■ TAREFA ESCRITA 1:
Cite o trecho sobre o ajuste fiscal a partir de "Deu errado a" até "colocá-lo em discussão.".
■ TAREFA ESCRITA 2:
De acordo com o trecho sobre o ajuste fiscal, até que ano a PEC dos deputados Kataguiri, Pedro Paulo e Júlio Lopes prevê corrigir pela inflação as despesas da União?

■ TRECHO FORNECIDO:
++++++++++++++++++++
Esquece o ministro que o PT votou em peso pelo aumento do Fundeb. Se voltarmos um pouco no tempo, lembraremos que o Ministro da Educação de 2008 –coincidentemente Fernando Haddad– foi quem propôs uma regra de reajuste do piso salarial do magistério que produz aumentos de dois dígitos, e que levou os estados e municípios a pressionar por maior participação da União.
Mais importante, ainda, é deixar claro que o grosso do desequilíbrio fiscal atual veio da caneta deste governo, com a PEC da Transição, a volta dos reajustes reais do salário mínimo, a reindexação de saúde e educação à variação da receita.
Deu errado a proposta de ajuste. O dólar e os juros dispararam e não há razões para crer que haverá retorno. O que fazer? Uma sugestão: dar prioridade à PEC dos deputados Kataguiri, Pedro Paulo e Júlio Lopes: despesas da União com benefícios previdenciários, benefícios assistenciais, mínimos de saúde e educação, FCDF, abono salarial e complementação do Fundeb corrigidas pela inflação até 2031. Redução da contribuição da União ao Fundeb. Limitação imediata do abono salarial a trabalhadores que recebem até um salário mínimo, e fim do abono em 2030. Desconstitucionalização do valor mínimo de emendas parlamentares obrigatórias.
Esse é o ajuste mínimo necessário. Se o governo não consegue propô-lo, que o Congresso tenha a grandeza de colocá-lo em discussão.
Francisco Funcia, economista, presidente da ABRES (Associação Brasileira de Economia da Saúde)
++++++++++++++++++++
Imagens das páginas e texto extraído
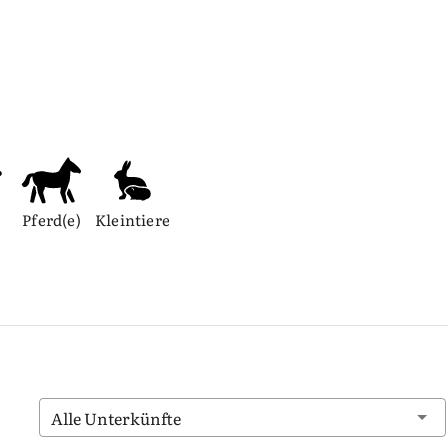
Pferd(e)
Kleintiere
Alle Unterkünfte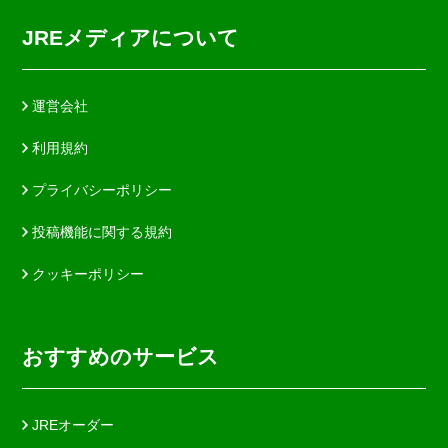
JREメディアについて
運営会社
利用規約
プライバシーポリシー
投稿機能に関する規約
クッキーポリシー
おすすめのサービス
JREオーダー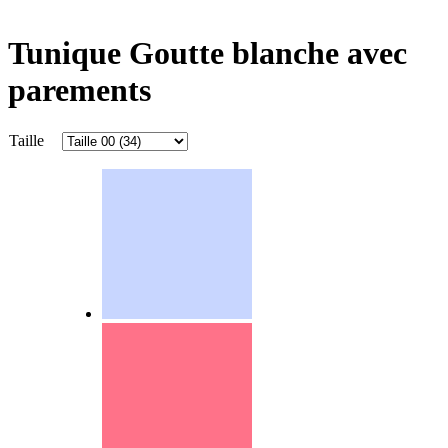
Tunique Goutte blanche avec
parements
Taille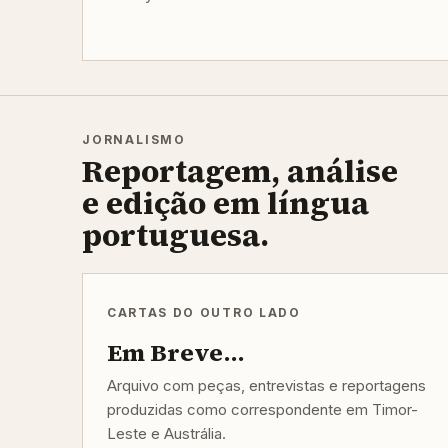
JORNALISMO
Reportagem, análise
e edição em língua
portuguesa.
CARTAS DO OUTRO LADO
Em Breve...
Arquivo com peças, entrevistas e reportagens
produzidas como correspondente em Timor-
Leste e Austrália.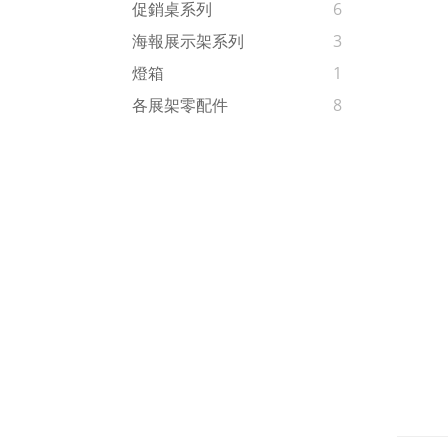
促銷桌系列
6
海報展示架系列
3
燈箱
1
各展架零配件
8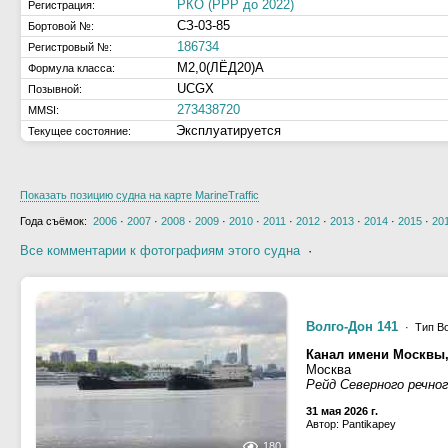
РКО (РРР до 2022)
Регистрация:
СЗ-03-85
Бортовой №:
186734
Регистровый №:
М2,0(ЛЁД20)А
Формула класса:
UCGX
Позывной:
273438720
MMSI:
Эксплуатируется
Текущее состояние:
Показать позицию судна на карте MarineTraffic
Года съёмок:
2006
·
2007
·
2008
·
2009
·
2010
·
2011
·
2012
·
2013
·
2014
·
2015
·
20
Все комментарии к фотографиям этого судна
·
Волго-Дон 141
· Тип Во
Канал имени Москвы
Москва
Рейд Северного речно
31 мая 2026 г.
Автор: Pantikapey
180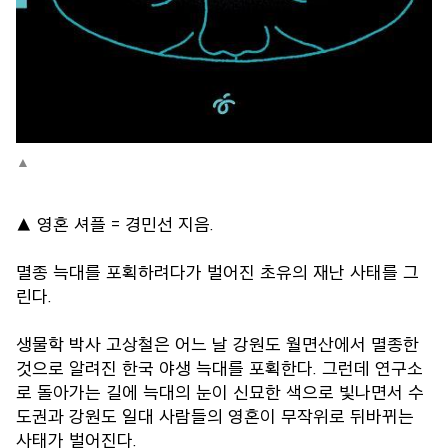
▲ 영혼 셔플 = 경민선 지음.
멸종 늑대를 포획하려다가 벌어진 초유의 재난 사태를 그
린다.
생물학 박사 고상철은 어느 날 강원도 월면산에서 멸종한
것으로 알려진 한국 야생 늑대를 포획한다. 그런데 연구소
로 돌아가는 길에 늑대의 눈이 신묘한 색으로 빛나면서 수
도권과 강원도 일대 사람들의 영혼이 무작위로 뒤바뀌는
사태가 벌어진다.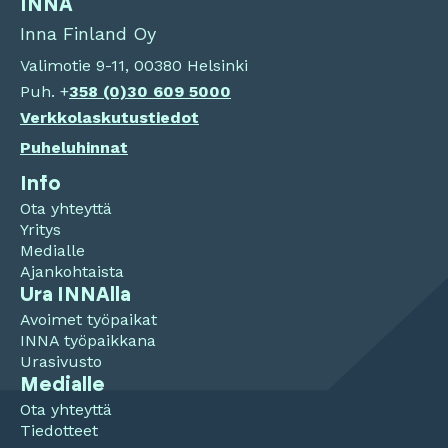
INNA
Inna Finland Oy
Valimotie 9-11, 00380 Helsinki
Puh. +
358 (0)
30 609 5000
Verkkolaskutustiedot
Puheluhinnat
Info
Ota yhteyttä
Yritys
Medialle
Ajankohtaista
Ura INNAlla
Avoimet työpaikat
INNA työpaikkana
Urasivusto
Medialle
Ota yhteyttä
Tiedotteet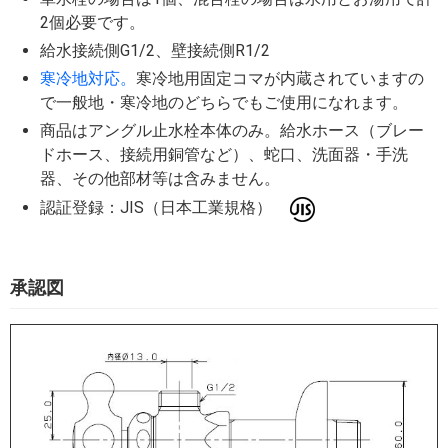
2個必要です。
給水接続側G1/2、壁接続側R1/2
寒冷地対応。
寒冷地用固定コマが内蔵されていますの
で一般地・寒冷地のどちらでもご使用になれます。
商品はアングル止水栓本体のみ。給水ホース（ブレー
ドホース、接続用銅管など）、蛇口、洗面器・手洗
器、その他部材等は含みません。
認証登録：JIS（日本工業規格）
承認図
++++++++++++++++++++
■ CAMPO DE RESPOSTA 1:
Deu errado a proposta de ajuste. O dólar e os juros dispararam e não há razões para crer que haverá retorno. O que fazer? Uma sugestão: dar prioridade à PEC dos deputados Kataguiri, Pedro Paulo e Júlio Lopes: despesas da União com benefícios previdenciários, benefícios assistenciais, mínimos de saúde e educação, FCDF, abono salarial e complementação do Fundeb corrigidas pela inflação até 2031. Redução da contribuição da União ao Fundeb. Limitação imediata do abono salarial a trabalhadores que recebem até um salário mínimo, e fim do abono em 2030. Desconstitucionalização do valor mínimo de emendas parlamentares obrigatórias.
Esse é o ajuste mínimo necessário. Se o governo não consegue propô-lo, que o Congresso tenha a grandeza de colocá-lo em discussão.

■ CAMPO DE RESPOSTA 2:
Até 2031.